Sluggish market conditions and poor weather blamed for fall
Materials firm SIG saw its total underlying operating profit slashed by over half in 2009, compared with the previous year.
In 2008, SIG recorded a total underlying profit of £169.8m, compared with £88.9m last year.
Total sales slipped by 10%, from £3.05bn in 2008 to £2.74bn in 2009. Meanwhile the group’s underlying profit before tax slipped to £60.6m last year, from £137.3m the previous year.
Its UK sector was hardest hit, with its underlying operating profit margin dropping from 6.7% to 2.8%, compared with mainland Europe, in which the underlying profit margin fell from 4.9% to 3.5%.
The group said its outlook for 2010 remained challenging in all of its markets. It also blamed extreme cold weather for declines in its business, as deliveries had not been made and construction site activity was inhibited for long periods as a result. The group said it estimated that around £30m of sales had been lost in the first two months of 2010 as a result of bad weather.

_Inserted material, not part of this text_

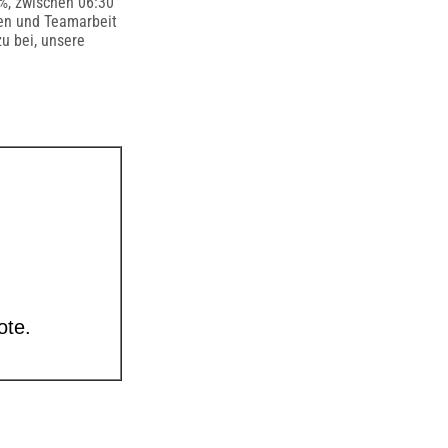
%, zwischen 06:30
den und Teamarbeit
u bei, unsere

Commenting on the results, chairman Les Tench said: “2009 was an exceptionally challenging year for SIG. The scale of the decline varied by geography and market sector, with a number of SIG's mainland European countries of operation less heavily affected than the UK and Ireland.

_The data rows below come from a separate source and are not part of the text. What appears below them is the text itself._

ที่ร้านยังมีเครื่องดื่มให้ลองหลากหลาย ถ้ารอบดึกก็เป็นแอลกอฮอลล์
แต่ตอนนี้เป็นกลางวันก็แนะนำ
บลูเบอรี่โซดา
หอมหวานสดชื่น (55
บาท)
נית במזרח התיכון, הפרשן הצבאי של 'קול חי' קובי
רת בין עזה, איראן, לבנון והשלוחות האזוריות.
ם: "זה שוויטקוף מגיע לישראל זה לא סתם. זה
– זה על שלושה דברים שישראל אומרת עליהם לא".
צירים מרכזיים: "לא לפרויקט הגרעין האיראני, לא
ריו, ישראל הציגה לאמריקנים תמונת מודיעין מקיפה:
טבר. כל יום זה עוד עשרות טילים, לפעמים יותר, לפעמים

The extreme cold weather conditions and snow experienced across the UK and mainland Europe in January and February have resulted in a particularly slow start to trading in 2010. It is management's expectation that the shape of the year is now more likely to be significantly more weighted towards the second half and that the pre-tax profit for the first six months will be well below the result for the equivalent period last year.”